Quelles propositions faites-vous pour promouvoir les langues nationales ?

Je suggère que les autorités actuelles imposent les langues nationales. Je ne dis pas d’imposer le mooré parce que je suis Moagha. Que chacun, dans sa communauté, puisse parler sa langue. Tu es Moagha de Ouahigouya mais tu es incapable de comprendre un proverbe en mooré ; tu ne peux pas être de Réo sans pouvoir maîtriser ta langue. Ainsi pour toutes les autres ethnies. Ce n’est pas bien. Aucun Burkinabè ne doit uniquement parler français, il doit pouvoir parler au moins une des langues nationales. Tant qu’on n’ira pas dans ce sens, on ne va jamais se développer. Au CNRST par exemple, il y a des chercheurs qui ont produit de bons résultats. Il faut expliquer ces résultats en langues nationales pour permettre aux populations de mieux comprendre.

L’Assemblée législative de transition (ALT) du Burkina Faso a adopté une révision constitutionnelle concernant l’officialisation des langues nationales. Quelle lecture faites-vous de cette loi ?

J’ai dit ouf, le jour où cette décision d’officialisation des langues nationales est tombée. Tant que nous allons continuer à parler en français, nous serons toujours esclaves de cette France. Pour moi, c’est d’aller rapidement pour la mise en œuvre de l’officialisation des langues nationales.

Pensez-vous que les gens ont peur de s’exprimer dans les langues nationales au risque d’être mal compris ou bien c’est simplement une négligence selon vous ?

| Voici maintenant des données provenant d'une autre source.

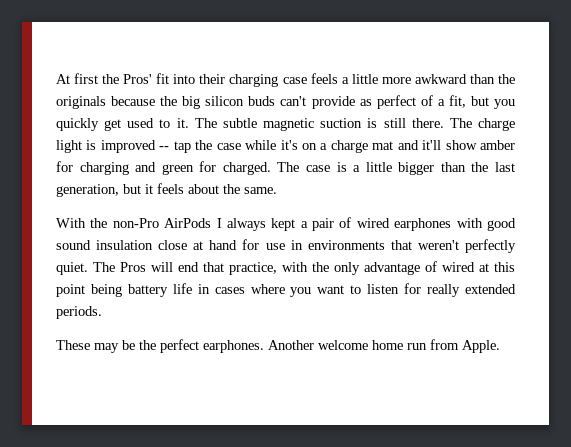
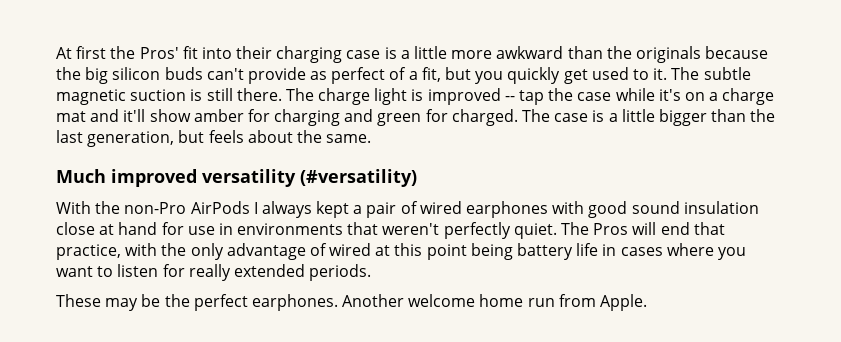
[310,73,338,84] feels -> [384,47,397,59] is
[145,184,153,194] it -> (205, 136) none
(277, 190) none -> [56,169,417,187] // Much improved versatility (#versatility)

Dans mon milieu par exemple, il y a beaucoup de chercheurs qui ont de résultats incroyables. Mais le fait qu’ils ne maîtrisent pas le mooré, qui est ma langue de travail dans les médias, fait que je ne peux pas les recevoir. C’est un problème. Je pense qu’avec l’officialisation des langues, nous allons travailler à montrer aux gens que parler bien le français n’est pas un problème mais il faut maîtriser les langues nationales. Le Burkinabè a un complexe, quand vous arrivez quelque part et que vous ne comprenez pas français, le regard change envers vous. Moi par exemple, si je fais une faute en français, ça ne me gène pas mais en mooré, c’est très grave.

Il y a aussi une négligence. Combien de nos intellectuels se sont arrangés pour que leurs enfants ne parlent que français. Quand ils arrivent au village avec leurs enfants, devant ses parents, le père n’a pas souvent honte de dire qu’ils ne comprennent pas mooré, pour parler de ma communauté par exemple. J’ai honte à leur place. C’est un problème. J’aimerai bien faire partie de l’équipe d’officialisation des langues. Parce qu’il faut imposer nos langues à nos compatriotes. Je ne dis pas d’imposer le mooré aux gens, parce que je connais ma communauté aussi. Je pense que tout le monde a compris que chaque langue nationale peut apporter sa contribution au développement de notre pays.